Auch Fußball-Zuschauer müssen sich benehmen. Frank Bachner sieht Paolo Guerrero nicht als allein Schuldigen.

Als Pierre Littbarski noch Trainer in der Zweiten Bundesliga war, da beschimpfte ihn mal ein gegnerischer Zuschauer so heftig wie ein Bierkutscher einen Konkurrenten. Und Littbarski? Der lächelte den Pöbler an und sagte smart: „Ruhe, Herr Direktor.“

Vorbildlich, der Mann. Souverän, deeskalierend. Paolo Guerrero löste das Problem ein bisschen handfester: Ziel angepeilt, Ziel erfasst, Trinkflasche geworfen. Treffer. Natürlich geht das nicht, natürlich muss der HSV-Profi bestraft werden. Einerseits aus Prinzip, andererseits hat er ja auch Vorbildcharakter.

Die Frage ist nur: Welche Strafe ist angemessen? Und da wird das Problem ein bisschen komplizierter. Ein Bundesligaspiel ist kein rechtsfreier Raum für Zuschauer. Kein Fan hat das Recht, seine persönliche Enttäuschung ungefiltert auf einen Fußballprofi zu übertragen. Und was den Vorbildcharakter betrifft: Der gilt auch für Zuschauer. Was sollen Kinder denken, wenn sie Erwachsene sehen, die völlig ausrasten, nur weil ein Spiel anders ausging als erhofft? Auch ein Profi steht mental unter Hochspannung, dass er im Extremfall ausrastet, ist inakzeptabel, aber nicht völlig unverständlich. Grenzen müssen schon beide Seiten einhalten.
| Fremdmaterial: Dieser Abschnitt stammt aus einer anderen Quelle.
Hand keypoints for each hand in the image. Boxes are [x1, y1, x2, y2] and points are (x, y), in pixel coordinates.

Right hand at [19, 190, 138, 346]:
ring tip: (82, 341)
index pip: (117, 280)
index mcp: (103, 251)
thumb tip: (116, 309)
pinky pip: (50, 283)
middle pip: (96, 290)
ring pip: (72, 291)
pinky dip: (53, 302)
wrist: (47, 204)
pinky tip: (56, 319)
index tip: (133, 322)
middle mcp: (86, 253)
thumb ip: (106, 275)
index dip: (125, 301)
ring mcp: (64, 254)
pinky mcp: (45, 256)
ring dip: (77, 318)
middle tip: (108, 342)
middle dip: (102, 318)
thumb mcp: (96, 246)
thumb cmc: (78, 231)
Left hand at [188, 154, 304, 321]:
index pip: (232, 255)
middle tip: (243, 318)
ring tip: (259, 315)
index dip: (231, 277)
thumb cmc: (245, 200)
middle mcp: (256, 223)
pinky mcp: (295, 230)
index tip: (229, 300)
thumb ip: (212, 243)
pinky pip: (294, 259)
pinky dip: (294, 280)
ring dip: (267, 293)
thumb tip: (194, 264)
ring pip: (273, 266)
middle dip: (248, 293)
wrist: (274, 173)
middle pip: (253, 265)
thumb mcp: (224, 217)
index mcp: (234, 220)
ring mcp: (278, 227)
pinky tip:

Überhaupt, es ist manchmal ja gar nicht so einfach, einen Promi anzuklagen, der sich gegen Pöbeleien handfest wehrt. Es gab unzählige Menschen, die fanden es gut und berechtigt, dass ein massiger Mann auf einem Platz in Halle an der Saale auf einen jungen Typen losstürmte, der ihn mit Eiern beworfen hatte. Der Promi hieß Helmut Kohl. Als er rannte, war er Bundeskanzler.